## ACTION ITEM
Copy out every line in the records that contains the word "media". Upper and lower case count.
--- --- ---
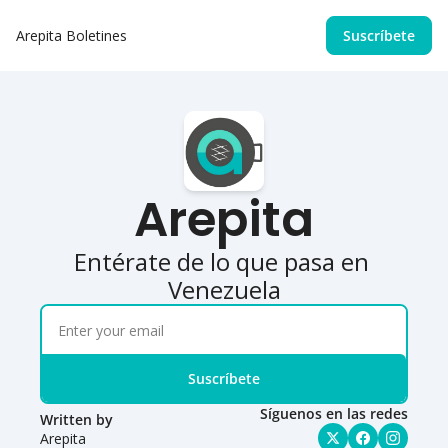
Arepita
Boletines
Suscríbete
Arepita
Entérate de lo que pasa en 
Venezuela
Suscríbete
Síguenos en las redes
Written by 
Arepita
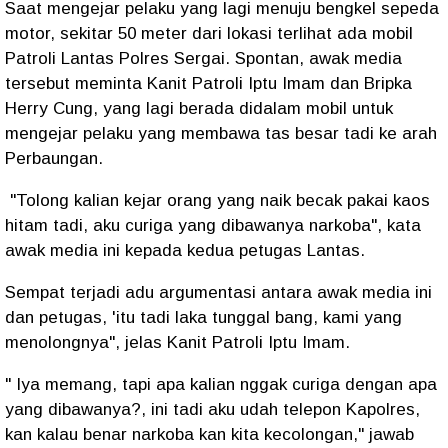
Saat mengejar pelaku yang lagi menuju bengkel sepeda
motor, sekitar 50 meter dari lokasi terlihat ada mobil
Patroli Lantas Polres Sergai. Spontan, awak media
tersebut meminta Kanit Patroli Iptu Imam dan Bripka
Herry Cung, yang lagi berada didalam mobil untuk
mengejar pelaku yang membawa tas besar tadi ke arah
Perbaungan.
"Tolong kalian kejar orang yang naik becak pakai kaos
hitam tadi, aku curiga yang dibawanya narkoba", kata
awak media ini kepada kedua petugas Lantas.
Sempat terjadi adu argumentasi antara awak media ini
dan petugas, 'itu tadi laka tunggal bang, kami yang
menolongnya", jelas Kanit Patroli Iptu Imam.
" Iya memang, tapi apa kalian nggak curiga dengan apa
yang dibawanya?, ini tadi aku udah telepon Kapolres,
kan kalau benar narkoba kan kita kecolongan," jawab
--- --- ---
## RESULT FOR THIS TASK
Patroli Lantas Polres Sergai. Spontan, awak media
awak media ini kepada kedua petugas Lantas.
Sempat terjadi adu argumentasi antara awak media ini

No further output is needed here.